Cuando tras su propuesta, pensé que Silvia no sabía lo que se hacía y yo sí, me equivocaba. Yo tampoco podía imaginar que la lectura en común de esas ciento veinte páginas que ya había leído hacía un par de años, pudiese crear toda la energía que se generó el viernes. Hemos conseguido consolidar un club de lectura en un pueblo de 900 habitantes con una sola sesión. Y hemos creado un espacio a partir del cual construir, investigar, aprender y tratar de encontrar una voz propia. A nuestra medida y a nuestro ritmo. Desde nuestra realidad y desde lo común. Una voz que tenga entidad en esos espacios en los que una vez nos tocó adaptarnos y negarnos a nosotras mismas, por miedo y por vergüenza.
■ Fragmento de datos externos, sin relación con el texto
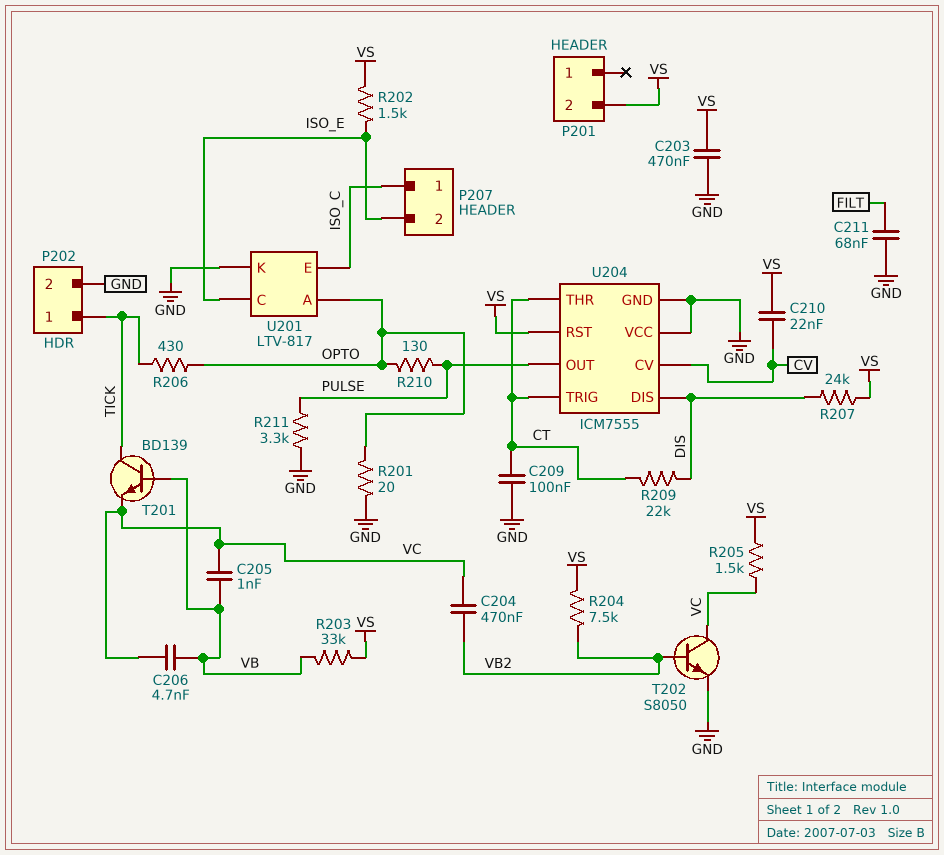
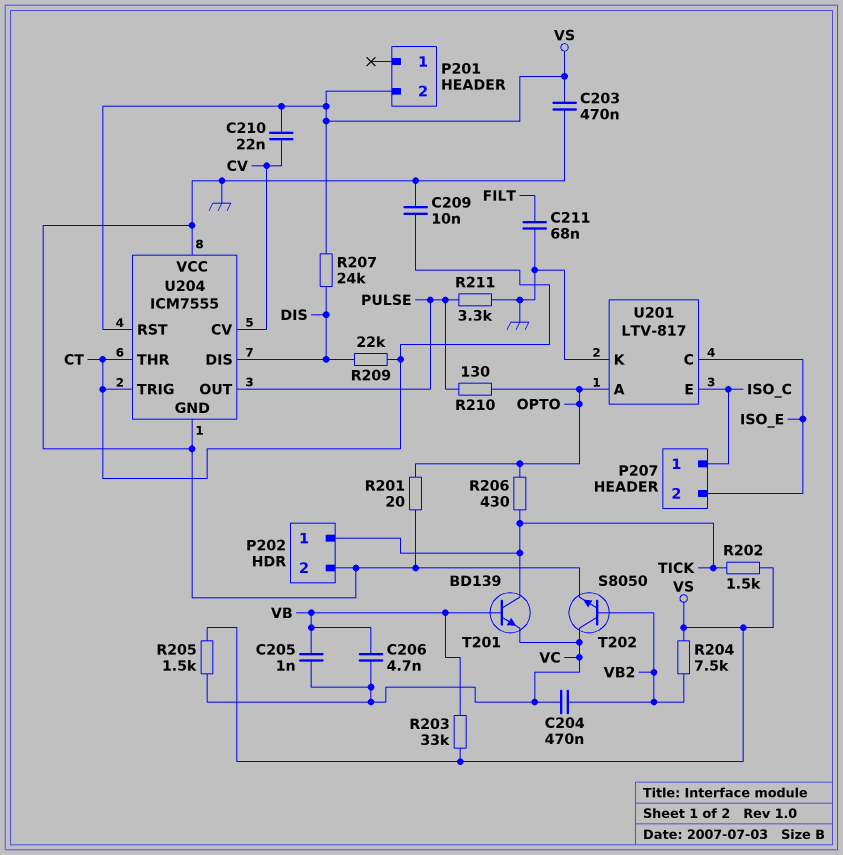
C209: 100nF (CT, GND) -> 10nF (CT, GND)
R202: 1.5k (ISO_E, VS) -> 1.5k (TICK, VS)

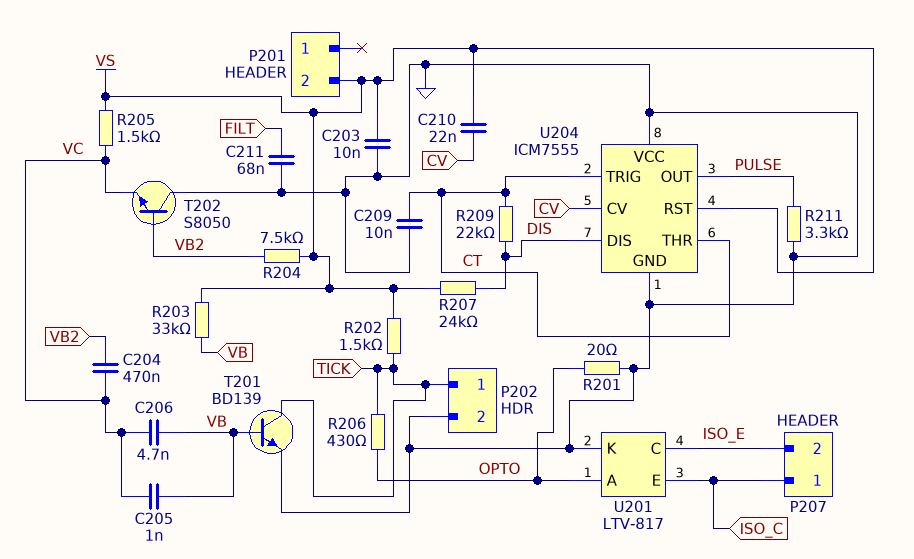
C203: 470nF (GND, VS) -> 10nF (GND, VS)
R210: 130 (OPTO, PULSE) -> none
T201: NPN BD139 (B VB, C TICK, E VC) -> NPN BD139 (B VB, C TICK, E GND)
T202: NPN S8050 (B VB2, C VC, E GND) -> NPN S8050 (B VB2, C GND, E VC)

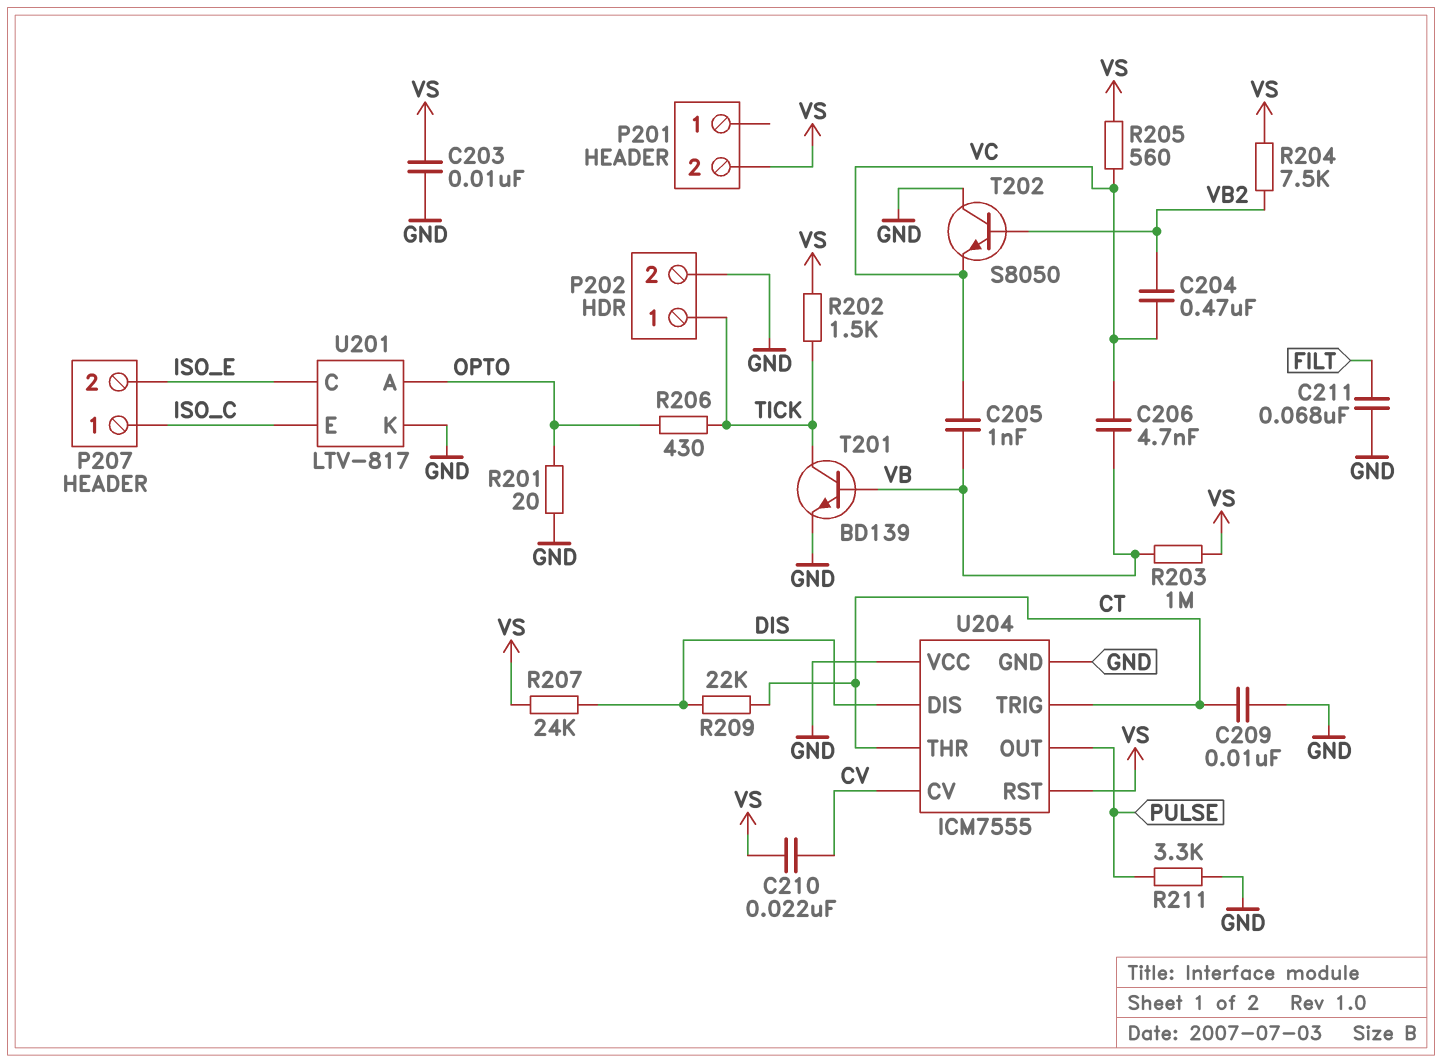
R203: 33k (VB, VS) -> 1M (VB, VS)
R205: 1.5k (VC, VS) -> 560 (VC, VS)

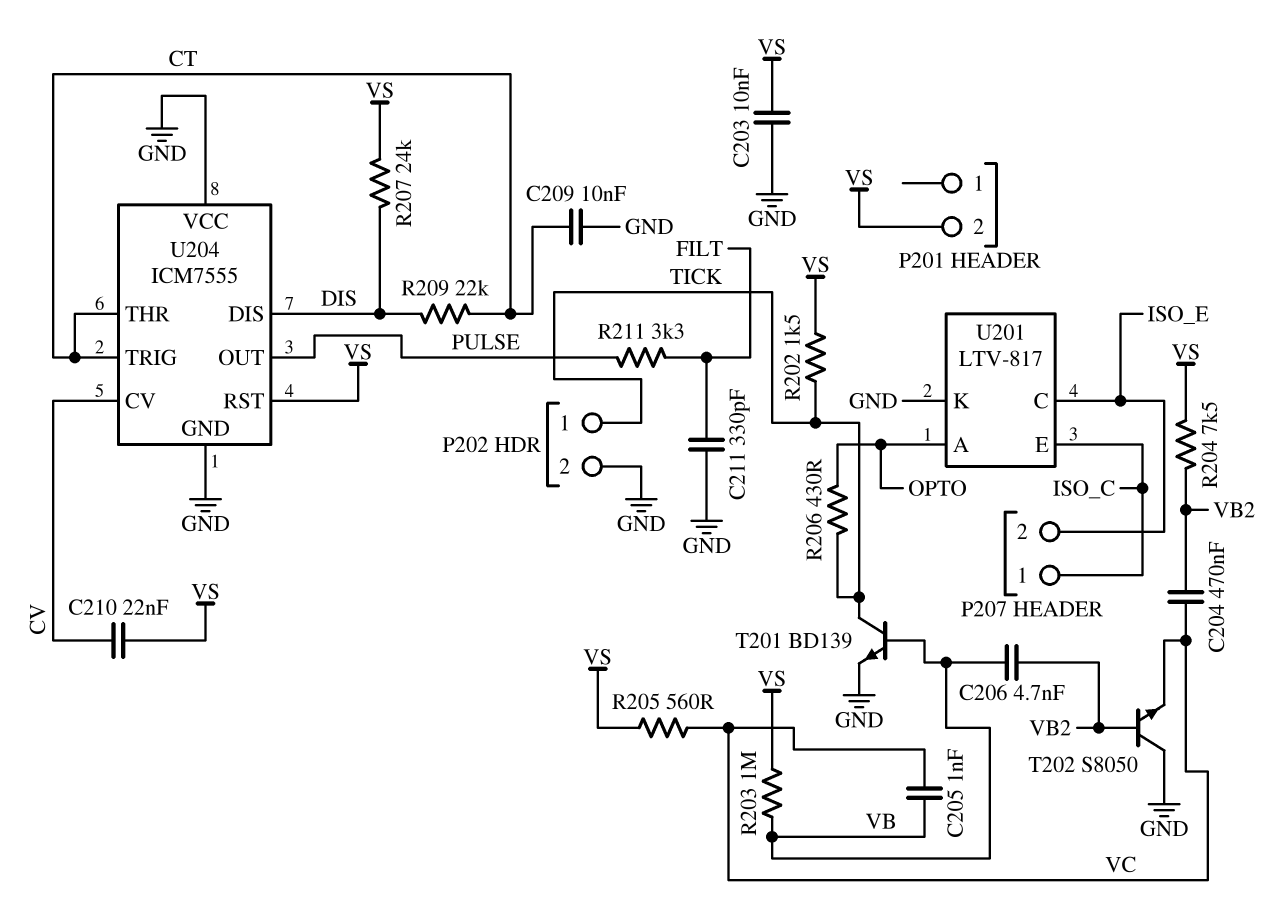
C206: 4.7nF (VB, VC) -> 4.7nF (VB, VB2)
C211: 68nF (FILT, GND) -> 330pF (FILT, GND)
R201: 20 (GND, OPTO) -> none
R211: 3.3k (GND, PULSE) -> 3.3k (FILT, PULSE)

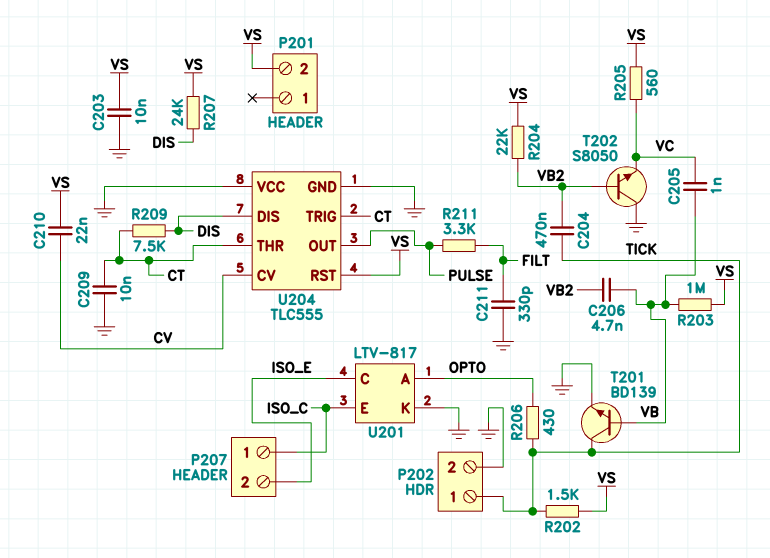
C204: 470nF (VB2, VC) -> 470nF (TICK, VB2)
R204: 7.5k (VB2, VS) -> 22k (VB2, VS)
R209: 22k (CT, DIS) -> 7.5k (CT, DIS)
U204: ICM7555 -> TLC555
Una voz que para salir del armario social y reivindicar la parte de realidad que nos corresponde, lejos del costumbrismo y del modelo extractivo que nos está aniquilando como sociedad. No somos meros proveedores de alimentos, energía, paisaje o descanso para las ciudades. No somos un decorado de fin de semana o de vacaciones, que desaparece cuando alguien se mete en la autovía. Sin embargo, no habíamos encontrado aún la grieta que nos permitiese hacernos visibles para el sistema. El viernes pasado empezamos a ver un poco de luz al otro lado de una pequeña fisura. Somos más de las que parece y no cabemos todas por esa rendija. Pero ahora tenemos un lugar desde el que seguir picando.